TASK: Rewrite all of the records below, replacing each "greatest" with "largest" and changing nothing else. Omit the pictures from your version.

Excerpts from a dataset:
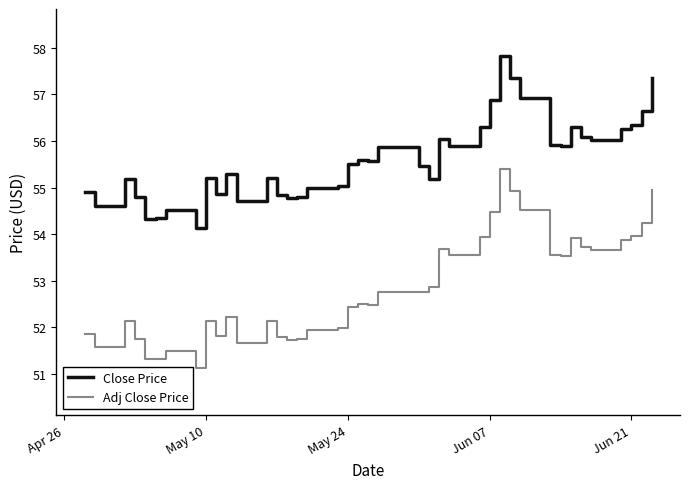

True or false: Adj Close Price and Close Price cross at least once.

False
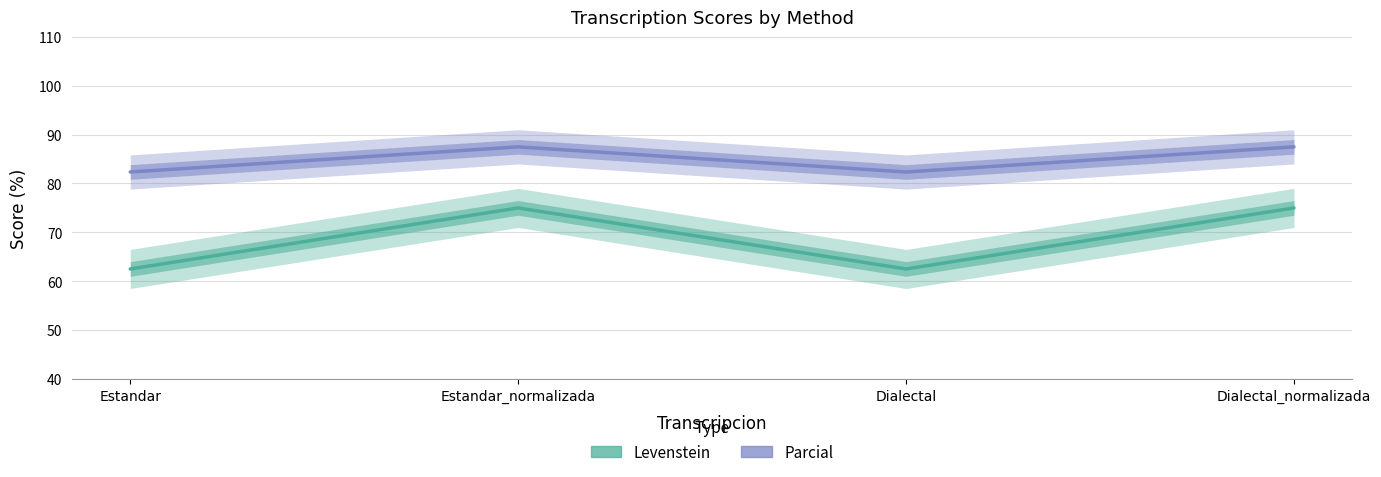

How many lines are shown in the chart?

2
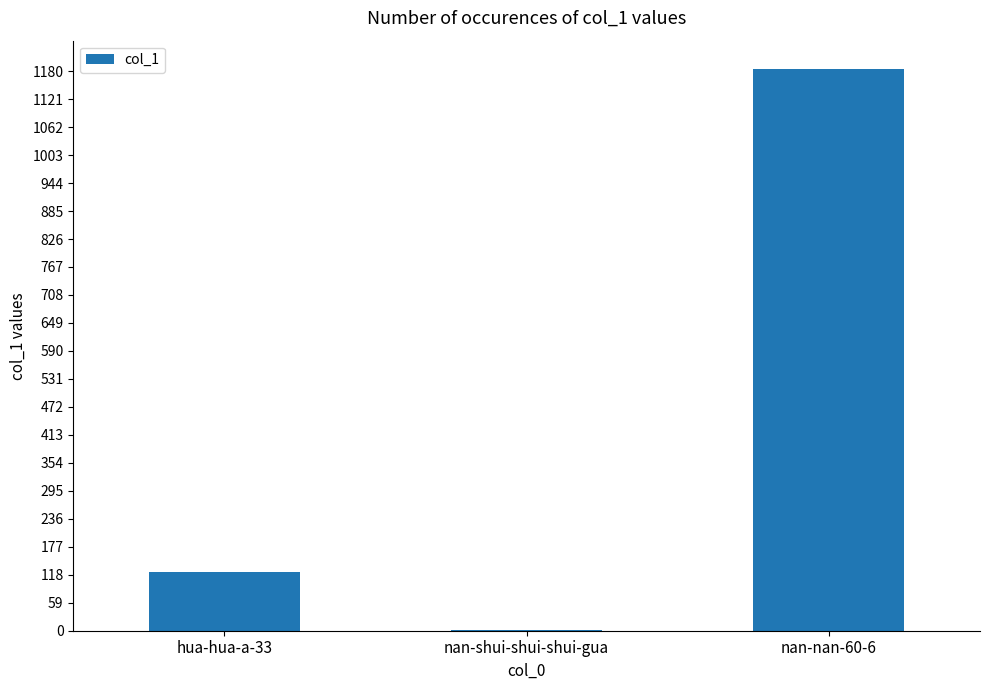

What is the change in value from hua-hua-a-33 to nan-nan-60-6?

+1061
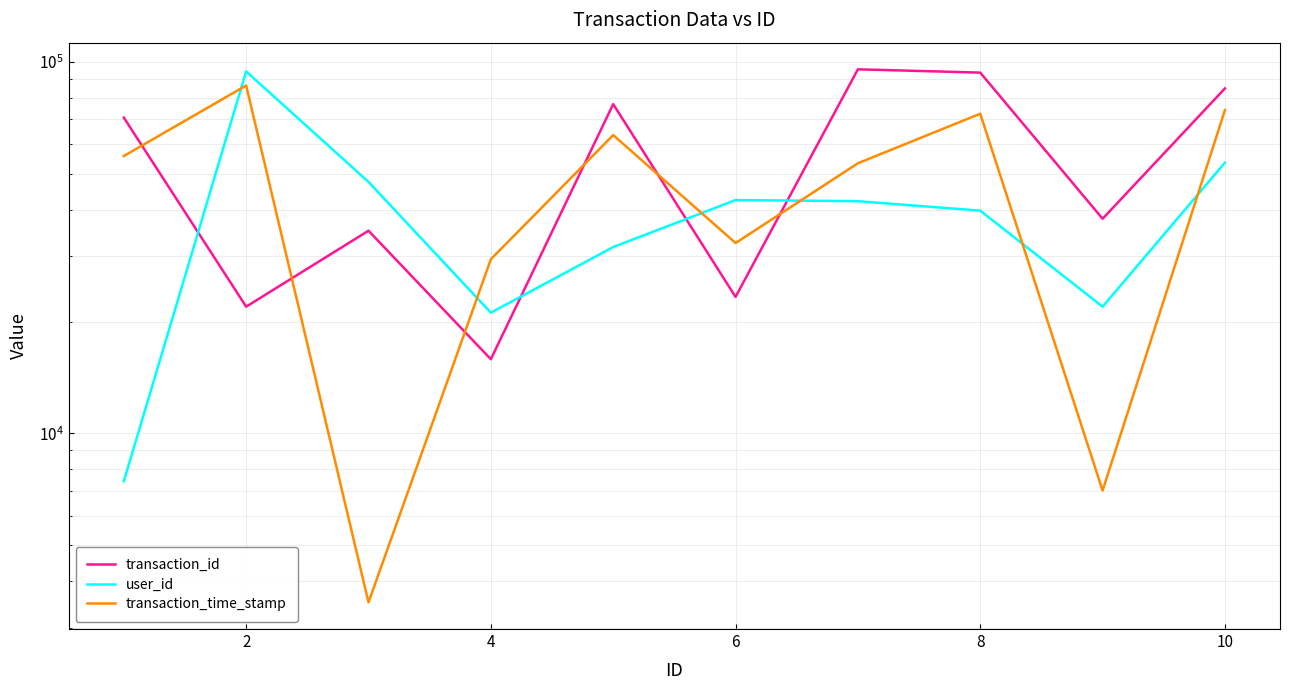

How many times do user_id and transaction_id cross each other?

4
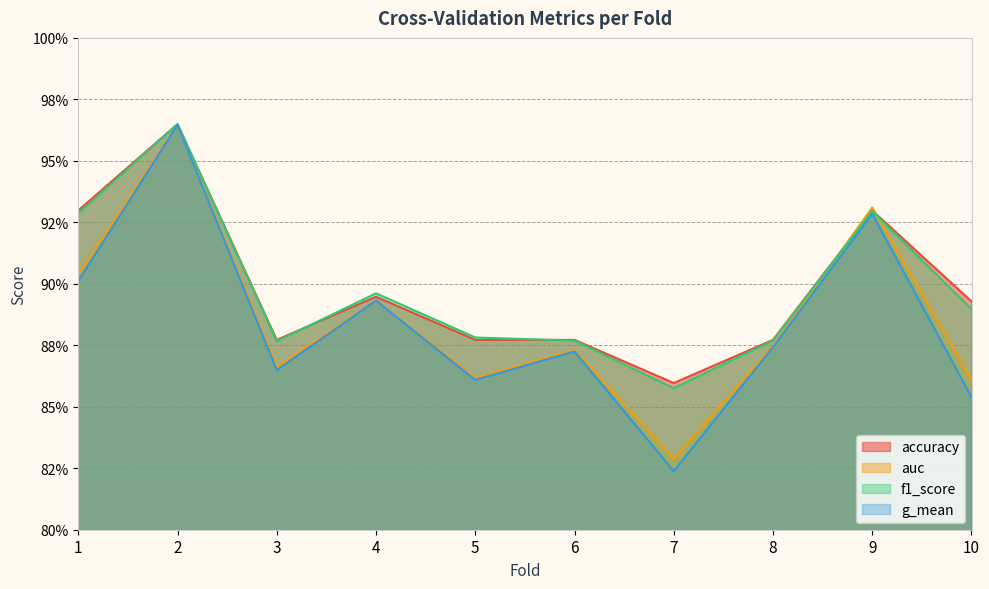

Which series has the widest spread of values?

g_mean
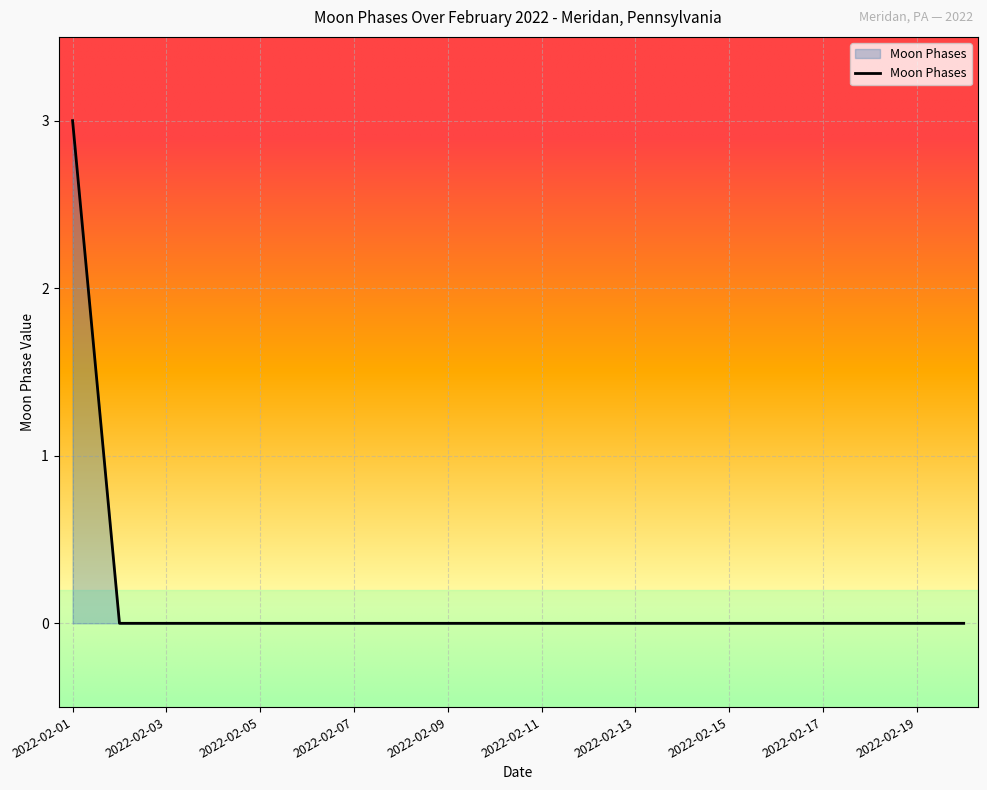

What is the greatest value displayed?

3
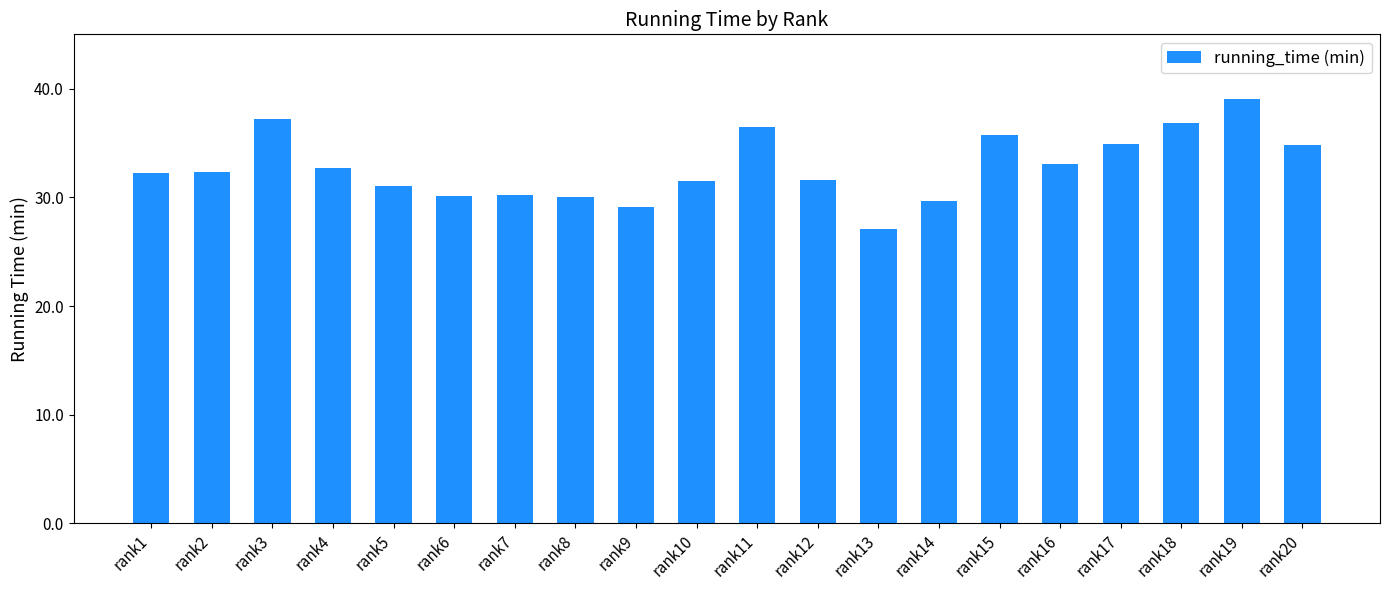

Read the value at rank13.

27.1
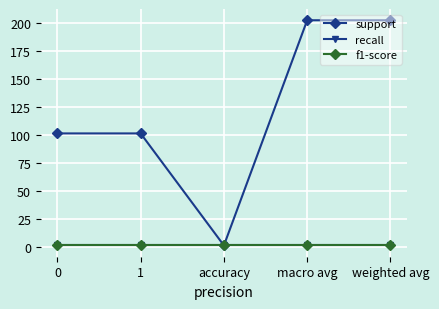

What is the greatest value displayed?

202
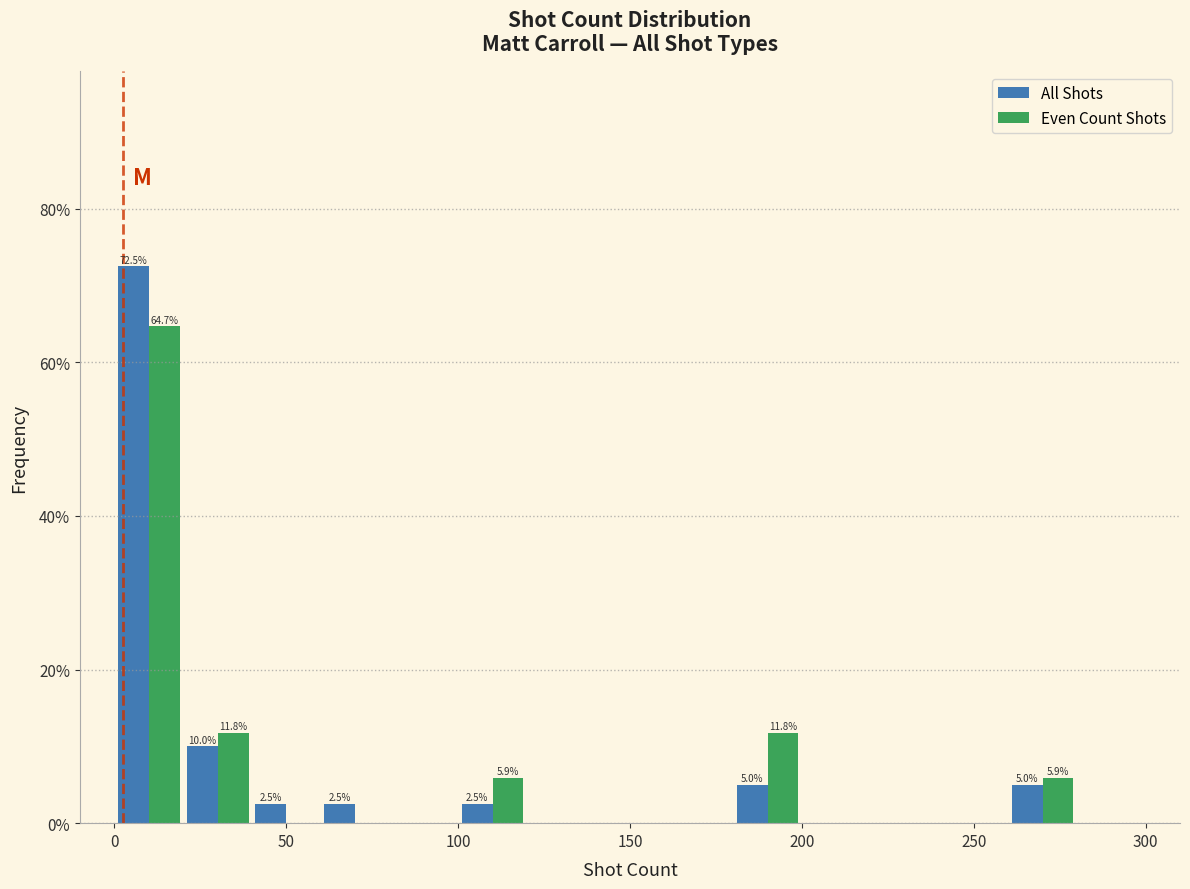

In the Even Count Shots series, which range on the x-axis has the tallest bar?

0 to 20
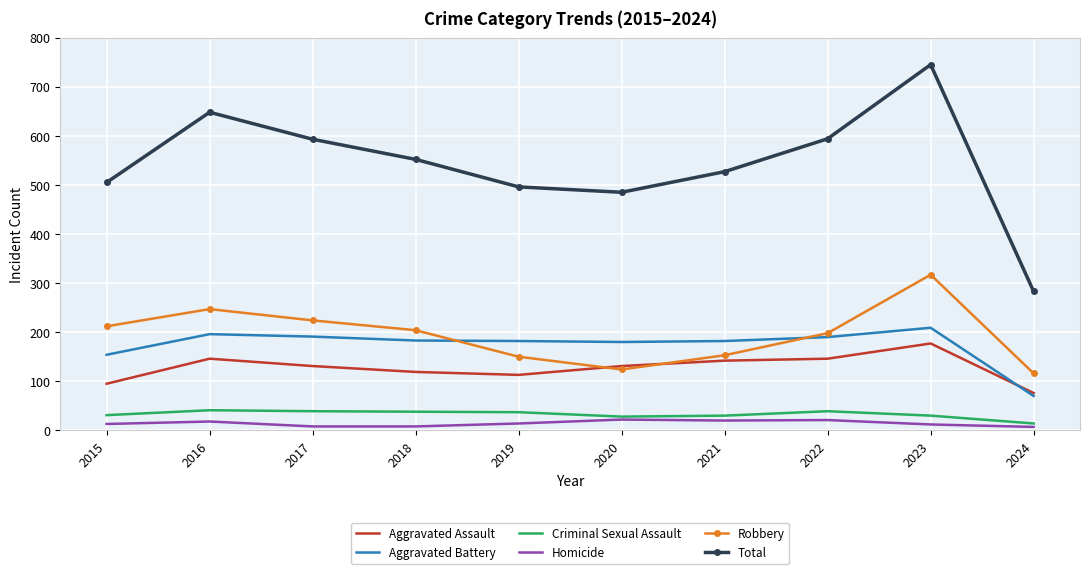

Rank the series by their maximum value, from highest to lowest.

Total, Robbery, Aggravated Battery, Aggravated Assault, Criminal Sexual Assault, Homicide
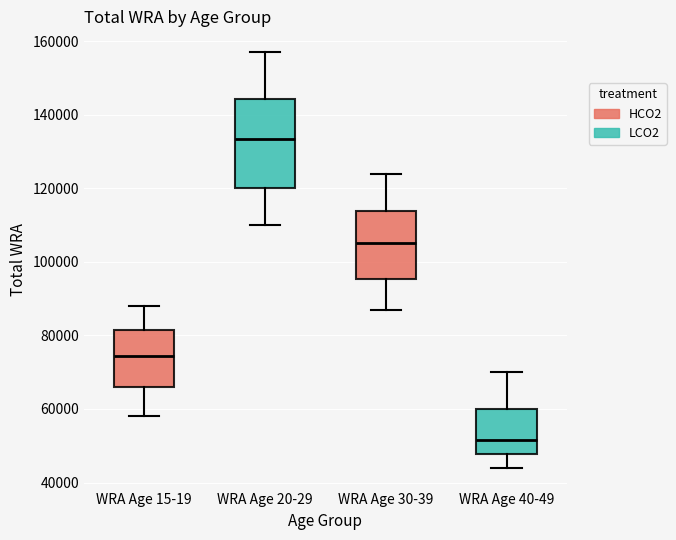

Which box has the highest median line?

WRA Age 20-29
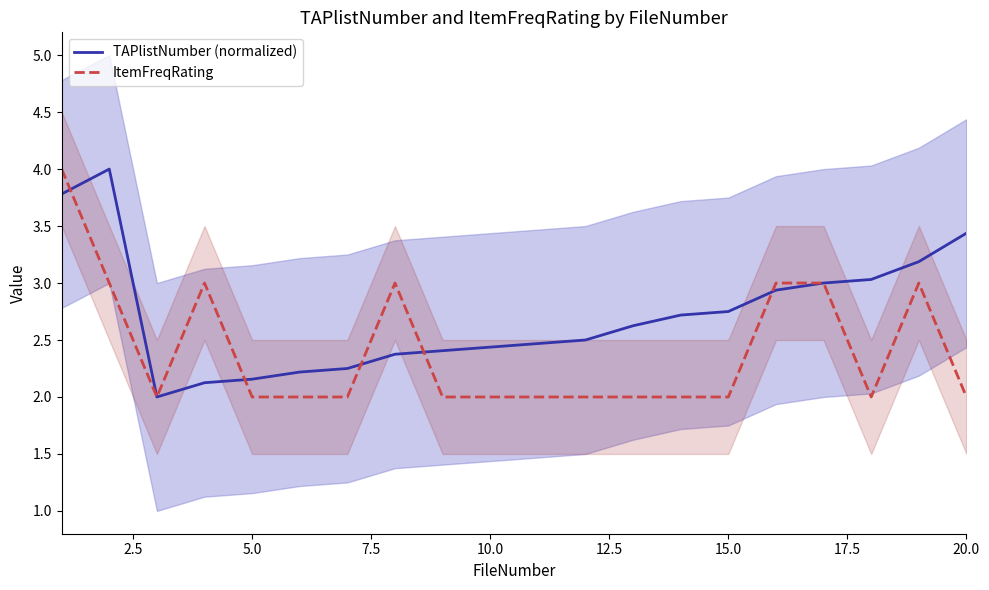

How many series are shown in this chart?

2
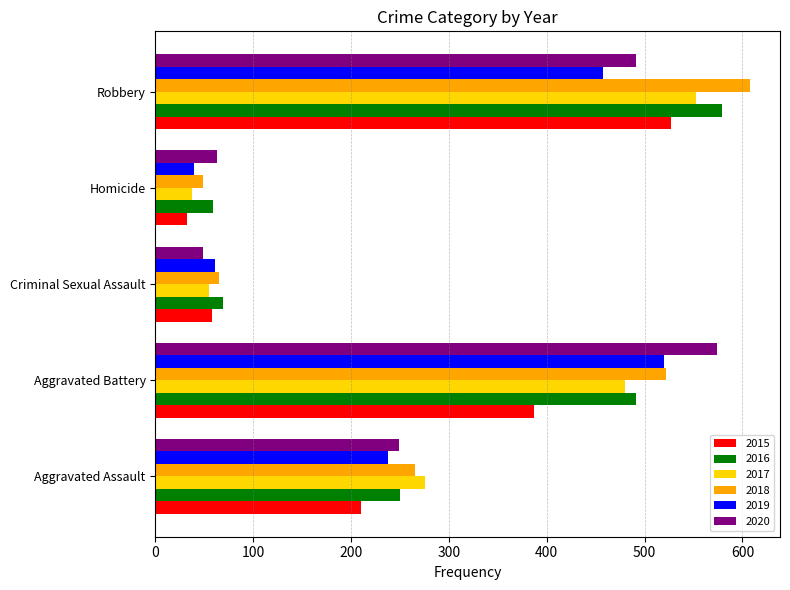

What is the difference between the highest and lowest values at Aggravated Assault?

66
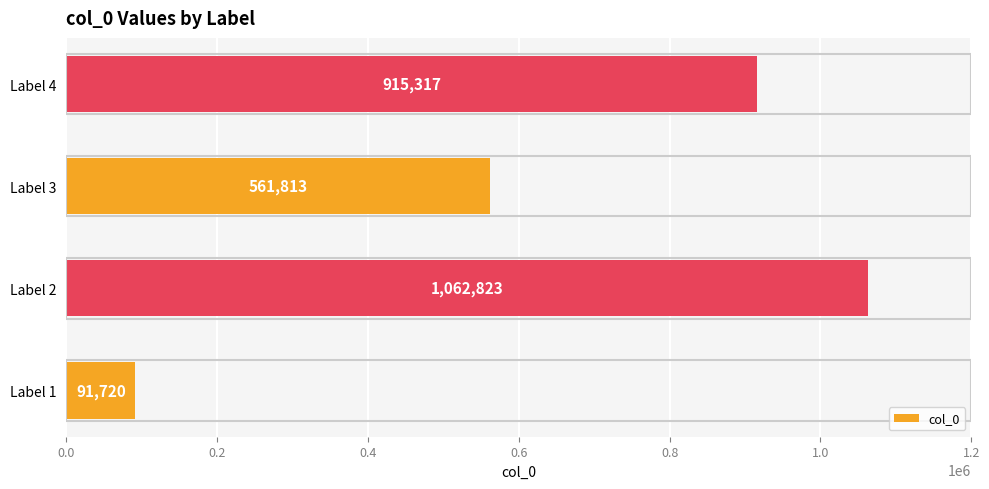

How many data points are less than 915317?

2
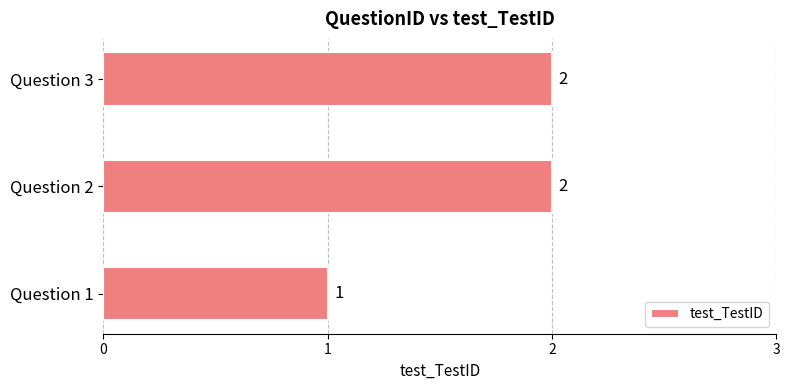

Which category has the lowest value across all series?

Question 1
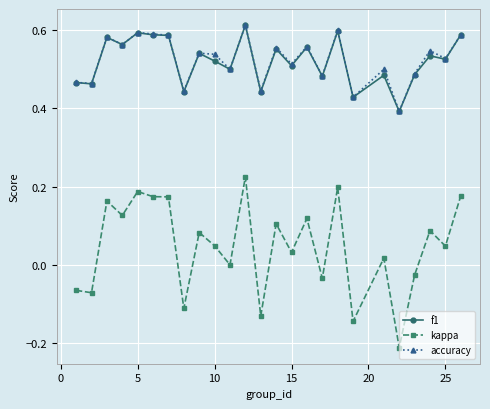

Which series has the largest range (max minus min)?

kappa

YOUR SOLUTION:
True or false: Adj Close Price and Close Price cross at least once.

False

How many lines are shown in the chart?

2

What is the change in value from hua-hua-a-33 to nan-nan-60-6?

+1061

How many times do user_id and transaction_id cross each other?

4

Which series has the widest spread of values?

g_mean

What is the largest value displayed?

3

Read the value at rank13.

27.1

What is the largest value displayed?

202

In the Even Count Shots series, which range on the x-axis has the tallest bar?

0 to 20

Rank the series by their maximum value, from highest to lowest.

Total, Robbery, Aggravated Battery, Aggravated Assault, Criminal Sexual Assault, Homicide

Which box has the highest median line?

WRA Age 20-29

How many series are shown in this chart?

2

What is the difference between the highest and lowest values at Aggravated Assault?

66

How many data points are less than 915317?

2

Which category has the lowest value across all series?

Question 1

Which series has the largest range (max minus min)?

kappa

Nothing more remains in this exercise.